◆ **Task input**:
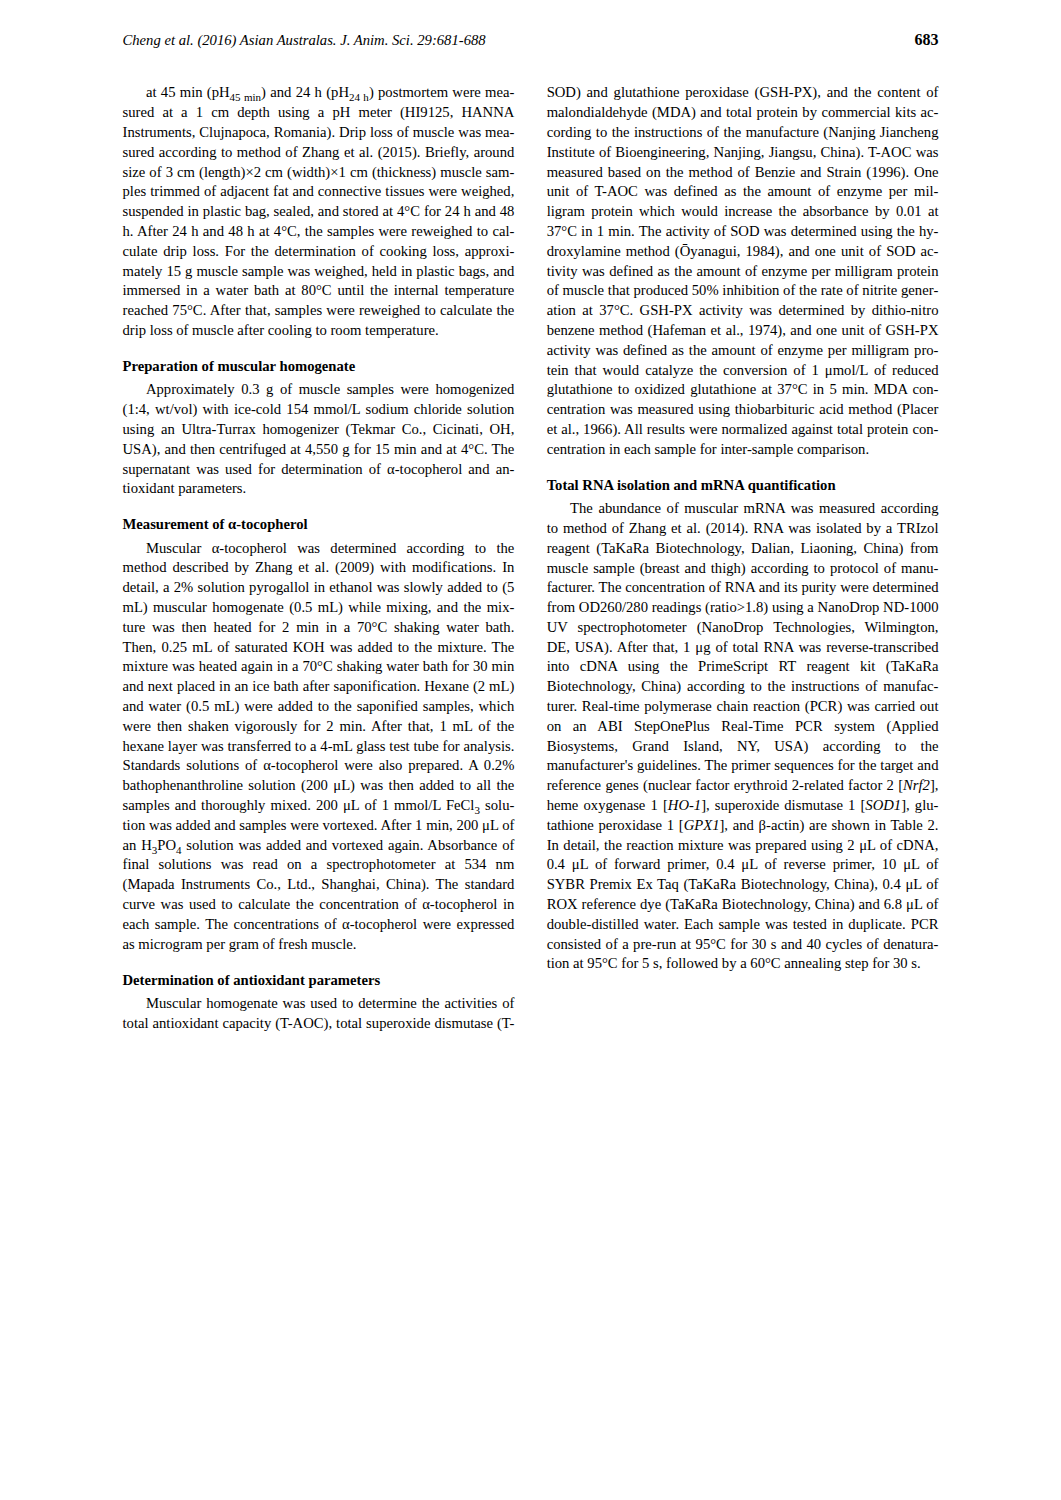Cheng et al. (2016) Asian Australas. J. Anim. Sci. 29:681-688 683
at 45 min (pH45 min) and 24 h (pH24 h) postmortem were measured at a 1 cm depth using a pH meter (HI9125, HANNA Instruments, Clujnapoca, Romania). Drip loss of muscle was measured according to method of Zhang et al. (2015). Briefly, around size of 3 cm (length)×2 cm (width)×1 cm (thickness) muscle samples trimmed of adjacent fat and connective tissues were weighed, suspended in plastic bag, sealed, and stored at 4°C for 24 h and 48 h. After 24 h and 48 h at 4°C, the samples were reweighed to calculate drip loss. For the determination of cooking loss, approximately 15 g muscle sample was weighed, held in plastic bags, and immersed in a water bath at 80°C until the internal temperature reached 75°C. After that, samples were reweighed to calculate the drip loss of muscle after cooling to room temperature.
Preparation of muscular homogenate
Approximately 0.3 g of muscle samples were homogenized (1:4, wt/vol) with ice-cold 154 mmol/L sodium chloride solution using an Ultra-Turrax homogenizer (Tekmar Co., Cicinati, OH, USA), and then centrifuged at 4,550 g for 15 min and at 4°C. The supernatant was used for determination of α-tocopherol and antioxidant parameters.
Measurement of α-tocopherol
Muscular α-tocopherol was determined according to the method described by Zhang et al. (2009) with modifications. In detail, a 2% solution pyrogallol in ethanol was slowly added to (5 mL) muscular homogenate (0.5 mL) while mixing, and the mixture was then heated for 2 min in a 70°C shaking water bath. Then, 0.25 mL of saturated KOH was added to the mixture. The mixture was heated again in a 70°C shaking water bath for 30 min and next placed in an ice bath after saponification. Hexane (2 mL) and water (0.5 mL) were added to the saponified samples, which were then shaken vigorously for 2 min. After that, 1 mL of the hexane layer was transferred to a 4-mL glass test tube for analysis. Standards solutions of α-tocopherol were also prepared. A 0.2% bathophenanthroline solution (200 μL) was then added to all the samples and thoroughly mixed. 200 μL of 1 mmol/L FeCl3 solution was added and samples were vortexed. After 1 min, 200 μL of an H3PO4 solution was added and vortexed again. Absorbance of final solutions was read on a spectrophotometer at 534 nm (Mapada Instruments Co., Ltd., Shanghai, China). The standard curve was used to calculate the concentration of α-tocopherol in each sample. The concentrations of α-tocopherol were expressed as microgram per gram of fresh muscle.
Determination of antioxidant parameters
Muscular homogenate was used to determine the activities of total antioxidant capacity (T-AOC), total superoxide dismutase (T-SOD) and glutathione peroxidase (GSH-PX), and the content of malondialdehyde (MDA) and total protein by commercial kits according to the instructions of the manufacture (Nanjing Jiancheng Institute of Bioengineering, Nanjing, Jiangsu, China). T-AOC was measured based on the method of Benzie and Strain (1996). One unit of T-AOC was defined as the amount of enzyme per milligram protein which would increase the absorbance by 0.01 at 37°C in 1 min. The activity of SOD was determined using the hydroxylamine method (Ōyanagui, 1984), and one unit of SOD activity was defined as the amount of enzyme per milligram protein of muscle that produced 50% inhibition of the rate of nitrite generation at 37°C. GSH-PX activity was determined by dithio-nitro benzene method (Hafeman et al., 1974), and one unit of GSH-PX activity was defined as the amount of enzyme per milligram protein that would catalyze the conversion of 1 μmol/L of reduced glutathione to oxidized glutathione at 37°C in 5 min. MDA concentration was measured using thiobarbituric acid method (Placer et al., 1966). All results were normalized against total protein concentration in each sample for inter-sample comparison.
Total RNA isolation and mRNA quantification
The abundance of muscular mRNA was measured according to method of Zhang et al. (2014). RNA was isolated by a TRIzol reagent (TaKaRa Biotechnology, Dalian, Liaoning, China) from muscle sample (breast and thigh) according to protocol of manufacturer. The concentration of RNA and its purity were determined from OD260/280 readings (ratio>1.8) using a NanoDrop ND-1000 UV spectrophotometer (NanoDrop Technologies, Wilmington, DE, USA). After that, 1 μg of total RNA was reverse-transcribed into cDNA using the PrimeScript RT reagent kit (TaKaRa Biotechnology, China) according to the instructions of manufacturer. Real-time polymerase chain reaction (PCR) was carried out on an ABI StepOnePlus Real-Time PCR system (Applied Biosystems, Grand Island, NY, USA) according to the manufacturer's guidelines. The primer sequences for the target and reference genes (nuclear factor erythroid 2-related factor 2 [Nrf2], heme oxygenase 1 [HO-1], superoxide dismutase 1 [SOD1], glutathione peroxidase 1 [GPX1], and β-actin) are shown in Table 2. In detail, the reaction mixture was prepared using 2 μL of cDNA, 0.4 μL of forward primer, 0.4 μL of reverse primer, 10 μL of SYBR Premix Ex Taq (TaKaRa Biotechnology, China), 0.4 μL of ROX reference dye (TaKaRa Biotechnology, China) and 6.8 μL of double-distilled water. Each sample was tested in duplicate. PCR consisted of a pre-run at 95°C for 30 s and 40 cycles of denaturation at 95°C for 5 s, followed by a 60°C annealing step for 30 s.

◆ **What to do**: Keep the pictures out and transcribe the listing exactly.

◆ **Answer area**:
Cheng et al. (2016) Asian Australas. J. Anim. Sci. 29:681-688 683
at 45 min (pH45 min) and 24 h (pH24 h) postmortem were measured at a 1 cm depth using a pH meter (HI9125, HANNA Instruments, Clujnapoca, Romania). Drip loss of muscle was measured according to method of Zhang et al. (2015). Briefly, around size of 3 cm (length)×2 cm (width)×1 cm (thickness) muscle samples trimmed of adjacent fat and connective tissues were weighed, suspended in plastic bag, sealed, and stored at 4°C for 24 h and 48 h. After 24 h and 48 h at 4°C, the samples were reweighed to calculate drip loss. For the determination of cooking loss, approximately 15 g muscle sample was weighed, held in plastic bags, and immersed in a water bath at 80°C until the internal temperature reached 75°C. After that, samples were reweighed to calculate the drip loss of muscle after cooling to room temperature.
Preparation of muscular homogenate
Approximately 0.3 g of muscle samples were homogenized (1:4, wt/vol) with ice-cold 154 mmol/L sodium chloride solution using an Ultra-Turrax homogenizer (Tekmar Co., Cicinati, OH, USA), and then centrifuged at 4,550 g for 15 min and at 4°C. The supernatant was used for determination of α-tocopherol and antioxidant parameters.
Measurement of α-tocopherol
Muscular α-tocopherol was determined according to the method described by Zhang et al. (2009) with modifications. In detail, a 2% solution pyrogallol in ethanol was slowly added to (5 mL) muscular homogenate (0.5 mL) while mixing, and the mixture was then heated for 2 min in a 70°C shaking water bath. Then, 0.25 mL of saturated KOH was added to the mixture. The mixture was heated again in a 70°C shaking water bath for 30 min and next placed in an ice bath after saponification. Hexane (2 mL) and water (0.5 mL) were added to the saponified samples, which were then shaken vigorously for 2 min. After that, 1 mL of the hexane layer was transferred to a 4-mL glass test tube for analysis. Standards solutions of α-tocopherol were also prepared. A 0.2% bathophenanthroline solution (200 μL) was then added to all the samples and thoroughly mixed. 200 μL of 1 mmol/L FeCl3 solution was added and samples were vortexed. After 1 min, 200 μL of an H3PO4 solution was added and vortexed again. Absorbance of final solutions was read on a spectrophotometer at 534 nm (Mapada Instruments Co., Ltd., Shanghai, China). The standard curve was used to calculate the concentration of α-tocopherol in each sample. The concentrations of α-tocopherol were expressed as microgram per gram of fresh muscle.
Determination of antioxidant parameters
Muscular homogenate was used to determine the activities of total antioxidant capacity (T-AOC), total superoxide dismutase (T-SOD) and glutathione peroxidase (GSH-PX), and the content of malondialdehyde (MDA) and total protein by commercial kits according to the instructions of the manufacture (Nanjing Jiancheng Institute of Bioengineering, Nanjing, Jiangsu, China). T-AOC was measured based on the method of Benzie and Strain (1996). One unit of T-AOC was defined as the amount of enzyme per milligram protein which would increase the absorbance by 0.01 at 37°C in 1 min. The activity of SOD was determined using the hydroxylamine method (Ōyanagui, 1984), and one unit of SOD activity was defined as the amount of enzyme per milligram protein of muscle that produced 50% inhibition of the rate of nitrite generation at 37°C. GSH-PX activity was determined by dithio-nitro benzene method (Hafeman et al., 1974), and one unit of GSH-PX activity was defined as the amount of enzyme per milligram protein that would catalyze the conversion of 1 μmol/L of reduced glutathione to oxidized glutathione at 37°C in 5 min. MDA concentration was measured using thiobarbituric acid method (Placer et al., 1966). All results were normalized against total protein concentration in each sample for inter-sample comparison.
Total RNA isolation and mRNA quantification
The abundance of muscular mRNA was measured according to method of Zhang et al. (2014). RNA was isolated by a TRIzol reagent (TaKaRa Biotechnology, Dalian, Liaoning, China) from muscle sample (breast and thigh) according to protocol of manufacturer. The concentration of RNA and its purity were determined from OD260/280 readings (ratio>1.8) using a NanoDrop ND-1000 UV spectrophotometer (NanoDrop Technologies, Wilmington, DE, USA). After that, 1 μg of total RNA was reverse-transcribed into cDNA using the PrimeScript RT reagent kit (TaKaRa Biotechnology, China) according to the instructions of manufacturer. Real-time polymerase chain reaction (PCR) was carried out on an ABI StepOnePlus Real-Time PCR system (Applied Biosystems, Grand Island, NY, USA) according to the manufacturer's guidelines. The primer sequences for the target and reference genes (nuclear factor erythroid 2-related factor 2 [Nrf2], heme oxygenase 1 [HO-1], superoxide dismutase 1 [SOD1], glutathione peroxidase 1 [GPX1], and β-actin) are shown in Table 2. In detail, the reaction mixture was prepared using 2 μL of cDNA, 0.4 μL of forward primer, 0.4 μL of reverse primer, 10 μL of SYBR Premix Ex Taq (TaKaRa Biotechnology, China), 0.4 μL of ROX reference dye (TaKaRa Biotechnology, China) and 6.8 μL of double-distilled water. Each sample was tested in duplicate. PCR consisted of a pre-run at 95°C for 30 s and 40 cycles of denaturation at 95°C for 5 s, followed by a 60°C annealing step for 30 s.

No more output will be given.